(Objective)
Return every line of the material below that contains the string "pixels". Case counts.

* begin *

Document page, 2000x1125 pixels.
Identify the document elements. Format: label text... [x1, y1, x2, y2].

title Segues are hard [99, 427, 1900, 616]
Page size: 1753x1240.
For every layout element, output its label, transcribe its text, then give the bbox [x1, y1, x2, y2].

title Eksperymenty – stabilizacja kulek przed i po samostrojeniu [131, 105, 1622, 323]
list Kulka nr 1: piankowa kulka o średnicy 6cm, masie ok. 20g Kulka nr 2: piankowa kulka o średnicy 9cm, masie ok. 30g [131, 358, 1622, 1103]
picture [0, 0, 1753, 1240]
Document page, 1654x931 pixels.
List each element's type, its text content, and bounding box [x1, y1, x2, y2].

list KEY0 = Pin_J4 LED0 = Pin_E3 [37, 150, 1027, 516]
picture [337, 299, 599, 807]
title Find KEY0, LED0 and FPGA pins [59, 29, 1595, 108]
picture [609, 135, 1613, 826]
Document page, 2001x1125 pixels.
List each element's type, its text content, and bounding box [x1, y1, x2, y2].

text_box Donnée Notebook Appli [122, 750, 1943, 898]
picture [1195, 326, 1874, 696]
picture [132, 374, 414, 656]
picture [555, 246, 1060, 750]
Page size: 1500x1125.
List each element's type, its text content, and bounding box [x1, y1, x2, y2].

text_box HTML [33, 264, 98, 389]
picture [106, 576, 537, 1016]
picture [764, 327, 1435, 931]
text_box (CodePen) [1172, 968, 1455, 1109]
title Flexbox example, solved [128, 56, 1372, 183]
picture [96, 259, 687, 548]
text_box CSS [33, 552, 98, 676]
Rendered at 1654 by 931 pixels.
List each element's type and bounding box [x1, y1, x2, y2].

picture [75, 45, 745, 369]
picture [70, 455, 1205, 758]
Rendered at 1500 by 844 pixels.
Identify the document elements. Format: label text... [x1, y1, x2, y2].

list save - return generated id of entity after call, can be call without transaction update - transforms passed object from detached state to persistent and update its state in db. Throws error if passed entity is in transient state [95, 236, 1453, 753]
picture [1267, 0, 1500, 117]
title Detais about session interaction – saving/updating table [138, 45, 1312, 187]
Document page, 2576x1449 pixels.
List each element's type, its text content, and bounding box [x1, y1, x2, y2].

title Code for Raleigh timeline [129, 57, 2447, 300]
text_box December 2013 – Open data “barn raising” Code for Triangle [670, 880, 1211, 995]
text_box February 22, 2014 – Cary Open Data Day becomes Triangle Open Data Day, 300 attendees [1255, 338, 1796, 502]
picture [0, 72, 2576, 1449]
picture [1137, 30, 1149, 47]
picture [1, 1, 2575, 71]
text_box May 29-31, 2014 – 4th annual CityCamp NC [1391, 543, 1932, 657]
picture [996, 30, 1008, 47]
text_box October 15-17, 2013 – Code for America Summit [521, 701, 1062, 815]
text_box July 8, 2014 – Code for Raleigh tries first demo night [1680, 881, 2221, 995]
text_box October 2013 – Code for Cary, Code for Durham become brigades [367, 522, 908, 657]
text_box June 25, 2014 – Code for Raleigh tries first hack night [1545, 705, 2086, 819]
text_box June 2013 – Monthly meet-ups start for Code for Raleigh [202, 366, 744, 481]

* end *

(Answer)
Document page, 2000x1125 pixels.
Document page, 1654x931 pixels.
Document page, 2001x1125 pixels.
Rendered at 1654 by 931 pixels.
Rendered at 1500 by 844 pixels.
Document page, 2576x1449 pixels.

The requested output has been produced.